Rash acknowledged that more data is needed to understand how the treatment might work.
What’s next for Longeveron?
Though the company completed this trial in 2023, Longeveron has not yet registered a phase 3 trial that would definitively test whether the treatment is effective. This trial would be required to win regulatory approval. Rash said that the company is actively planning the trial.
The company is also testing the same treatment for age-related frailty and a rare congenital heart condition called hypoplastic left heart syndrome.

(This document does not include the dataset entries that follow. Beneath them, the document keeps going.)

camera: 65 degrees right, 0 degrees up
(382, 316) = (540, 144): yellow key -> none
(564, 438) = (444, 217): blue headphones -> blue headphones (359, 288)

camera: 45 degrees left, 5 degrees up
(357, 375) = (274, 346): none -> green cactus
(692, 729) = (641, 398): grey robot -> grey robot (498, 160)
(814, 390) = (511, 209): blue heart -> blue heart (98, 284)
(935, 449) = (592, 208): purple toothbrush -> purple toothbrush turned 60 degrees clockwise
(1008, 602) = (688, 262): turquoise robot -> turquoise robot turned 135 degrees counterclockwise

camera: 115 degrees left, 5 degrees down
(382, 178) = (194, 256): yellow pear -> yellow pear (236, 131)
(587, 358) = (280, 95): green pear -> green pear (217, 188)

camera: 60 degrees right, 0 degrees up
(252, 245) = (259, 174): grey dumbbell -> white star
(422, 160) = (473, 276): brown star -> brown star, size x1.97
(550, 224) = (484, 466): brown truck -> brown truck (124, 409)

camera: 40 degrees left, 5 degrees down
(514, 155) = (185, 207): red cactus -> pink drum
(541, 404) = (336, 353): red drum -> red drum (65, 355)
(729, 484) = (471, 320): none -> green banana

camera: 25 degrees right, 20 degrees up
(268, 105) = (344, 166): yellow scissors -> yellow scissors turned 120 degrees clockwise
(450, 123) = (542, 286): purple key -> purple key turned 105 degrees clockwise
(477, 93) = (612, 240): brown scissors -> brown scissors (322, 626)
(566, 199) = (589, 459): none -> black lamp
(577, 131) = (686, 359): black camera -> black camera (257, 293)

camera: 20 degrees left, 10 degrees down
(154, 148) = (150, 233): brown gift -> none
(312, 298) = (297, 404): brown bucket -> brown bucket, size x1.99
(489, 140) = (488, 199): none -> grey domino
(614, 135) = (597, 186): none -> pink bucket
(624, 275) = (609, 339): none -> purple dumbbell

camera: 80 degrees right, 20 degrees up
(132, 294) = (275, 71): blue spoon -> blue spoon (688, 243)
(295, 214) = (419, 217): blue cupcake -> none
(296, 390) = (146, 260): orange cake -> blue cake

Kriegstein thinks it’s problematic that the company is claiming the treatment could be effective for a range of diseases that have different biological mechanisms.
The stem cell treatment is already available to patients at an independent clinic in the Bahamas. People who receive the treatment need to pay out of pocket, and the cost is determined on a case-by-case basis, though Longeveron indicated the price would likely be in the thousands.
Participants who receive the treatment take part in a trial registry, meaning some of the data could be used to help researchers understand if the treatment works. The trial registry is regulated by the Bahamas National Stem Cells Ethics Committee.
“It is unethical to charge patients who enroll in a trial for an unproven therapy,” said Kriegstein. “It also creates bias that can influence the outcome.”